◆ Gösterilen Metin
Genel
SARIBAL: “İKTİDARIN GÖREVİ FELAKET YARATMAK”

CHP Bursa Milletvekili ve PM Üyesi Orhan Sarıbal, 6 Şubat Depremi’nin yıldönümünde düzenlediği basın toplantısında depremzede vatandaşların sorunlarının çözülmediğini, aksine bu sorunların artarak devam ettiğini ileri sürdü. Sarıbal, “Her yıkım sonrası bunu bir kadere, öbür dünyaya havale eden inançlar üzerinden kader meselesine dönüştürerek durumu savuşturuyorlar ama öbür taraftan da yeni imar alanları açmaya çalışarak aslında doğa gerçeği olan depremi felakete döndürme görevini, sorumluluklarını adeta yerine getirmiş gibi bir tutum içerisindeler. Yani adeta deprem bilerek ve istenerek felakete dönüşsün diye iktidar yıllarca böyle açık bir politika ve tutum izlemiş durumdadır.” dedi.
CHP Bursa Milletvekili Orhan Sarıbal, TBMM’de yaptığı dikkat çeken açıklamasında şu ifadelere yer verdi: “Aslında deprem bir siyasi, bir politik mesele olarak çok net bir şekilde karşımızda durmaktadır. Elbette sonuçlarını herkes söylüyor, herkes anlatıyor ama bizi bu sonuçlara iten, alınmayan tedbirleri almayanlarla ve bunların ortaya koymuş olduklarıyladır. Yöntemlerle, yönetim biçimleriyle gerçekten yüzleşmemek, bunları konuşmamak çok acı. Bugün yaşadığımız süreç, o günün çevre ve iklim sorumluluğu içerisinde olan Bakan’ın bugün çıkıp 50 bin civarında yaşamını yitiren insanlardan bahsederken, bugün 130.000 insanımızın yaşamını yitirdiğini söylüyor olması önemli bir iş. İnsanlar söyledi, doğa söyledi, aileler söyledi ama onlar, bizim kayıtlarımız böyle, 50.000 insanımız hayatını yitirdi dediler. Oysa aynı görevde bulunan Çevre Şehircilik ve İklim Değişikliği Bakanı bugün belediye başkan adaylığı sürecinde bir açıklama yaparak, 130 bin insanımızın hayatını kaybettiğini söylüyor.

◆ Görev Koşulları
a – Aşağıdaki ifadelerin Sarıbal'ın deprem açıklamasını aktaran metinle uyuşup uyuşmadığını belirtin. Her biri için evet ya da hayır deyin ve kararı belirleyen sözleri metinden aynen alıntılayın.
(i) Orhan Sarıbal, CHP'nin Bursa milletvekilidir.
(ii) Sarıbal'a göre depremzede vatandaşların sorunları çözülmüştür.
(iii) Metne göre Çevre Şehircilik ve İklim Değişikliği Bakanı bugün 130 bin kişinin hayatını kaybettiğini söylemektedir.
b – Sarıbal'ın deprem açıklamasını aktaran metni, gösterilen son cümleden sonra gelecek biçimde sürdürün.

◆ Sağlanan Bilgiler

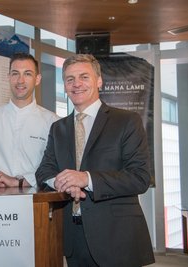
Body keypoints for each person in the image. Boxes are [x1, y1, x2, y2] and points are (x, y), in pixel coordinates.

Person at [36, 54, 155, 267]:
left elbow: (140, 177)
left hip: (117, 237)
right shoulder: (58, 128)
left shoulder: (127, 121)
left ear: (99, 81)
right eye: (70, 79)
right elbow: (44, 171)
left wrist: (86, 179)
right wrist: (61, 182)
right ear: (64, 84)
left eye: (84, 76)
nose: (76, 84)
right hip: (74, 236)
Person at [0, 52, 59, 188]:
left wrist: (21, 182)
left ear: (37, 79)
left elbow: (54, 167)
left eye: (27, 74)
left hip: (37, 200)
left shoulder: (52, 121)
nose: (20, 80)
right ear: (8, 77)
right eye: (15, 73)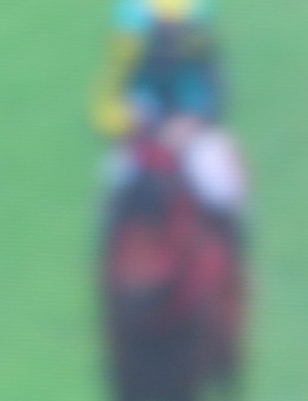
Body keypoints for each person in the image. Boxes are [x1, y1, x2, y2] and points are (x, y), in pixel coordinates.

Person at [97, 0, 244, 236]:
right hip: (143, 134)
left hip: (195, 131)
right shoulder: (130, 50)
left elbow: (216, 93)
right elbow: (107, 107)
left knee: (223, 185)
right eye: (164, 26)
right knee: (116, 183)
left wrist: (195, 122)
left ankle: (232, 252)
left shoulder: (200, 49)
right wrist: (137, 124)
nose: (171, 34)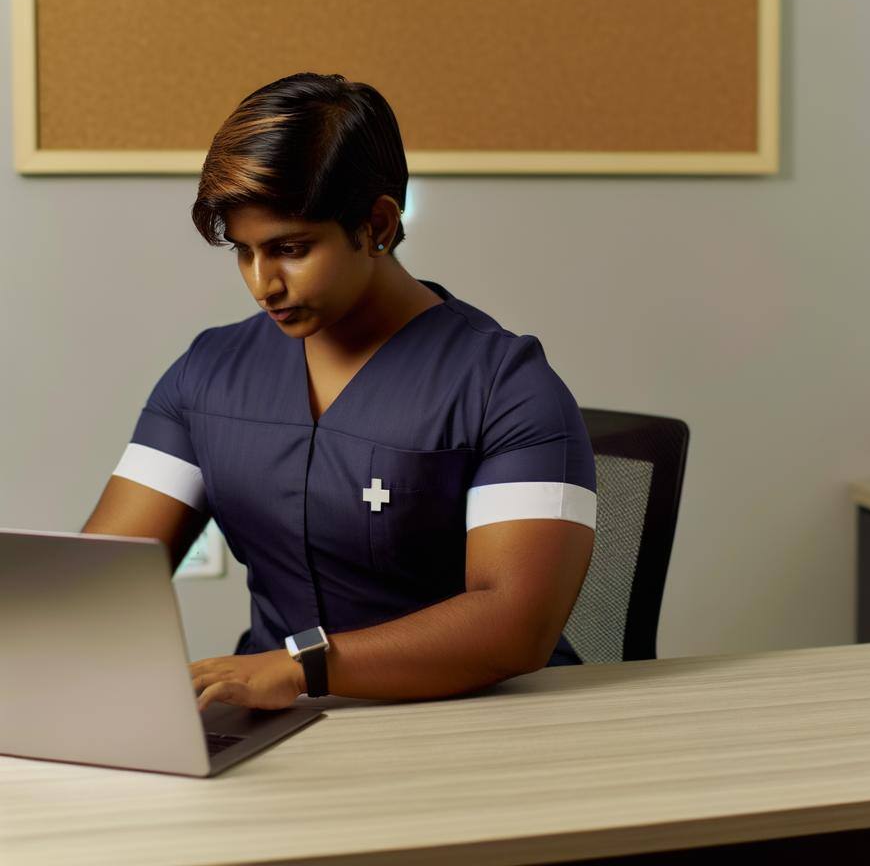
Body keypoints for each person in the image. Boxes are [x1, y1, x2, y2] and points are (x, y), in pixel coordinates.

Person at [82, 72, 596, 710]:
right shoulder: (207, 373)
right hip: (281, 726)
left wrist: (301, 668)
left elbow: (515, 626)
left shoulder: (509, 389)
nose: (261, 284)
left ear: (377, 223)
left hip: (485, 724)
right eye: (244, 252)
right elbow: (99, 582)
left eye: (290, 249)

◆ Görevlere Göre Yanıtlar
a –
(i) Evet: “CHP Bursa Milletvekili ve PM Üyesi Orhan Sarıbal”
(ii) Hayır: “depremzede vatandaşların sorunlarının çözülmediğini, aksine bu sorunların artarak devam ettiğini ileri sürdü”
(iii) Evet: “Çevre Şehircilik ve İklim Değişikliği Bakanı bugün belediye başkan adaylığı sürecinde bir açıklama yaparak, 130 bin insanımızın hayatını kaybettiğini söylüyor”

b –
İzmir depremi sonrasıydı. İzmir depremi sonrası Temmuz 2021 tarihinde bir rapor açıklandı. Türkiye Büyük Millet Meclisi’nin kurduğu Araştırma Deprem Araştırma Komisyonu bir rapor sundu. Bu raporda 6-7 milyon civarında, -ki daha da fazla- riskli bina var denildi. Yani bu 7 milyon binanın acilen kentsel yenileme veya dönüşüm nedeniyle güçlendirilmesi ve depreme hazır hale getirilmesi gerektiğini söylediler. Aynı şekilde 6 Şubat 2023 Maraş depreminden sonra yine meclis hazırlamış olduğu raporda, 238 bin civarında ülkede riskli binanın yenilendiği söylendi. 7 milyon nere 238 bin nere? 11 yılda yenilenen bina sayısının 238 bin olduğunu söylediler.
Peki gerçekleşebilir mi? Bu anlayışla gerçekleşemez.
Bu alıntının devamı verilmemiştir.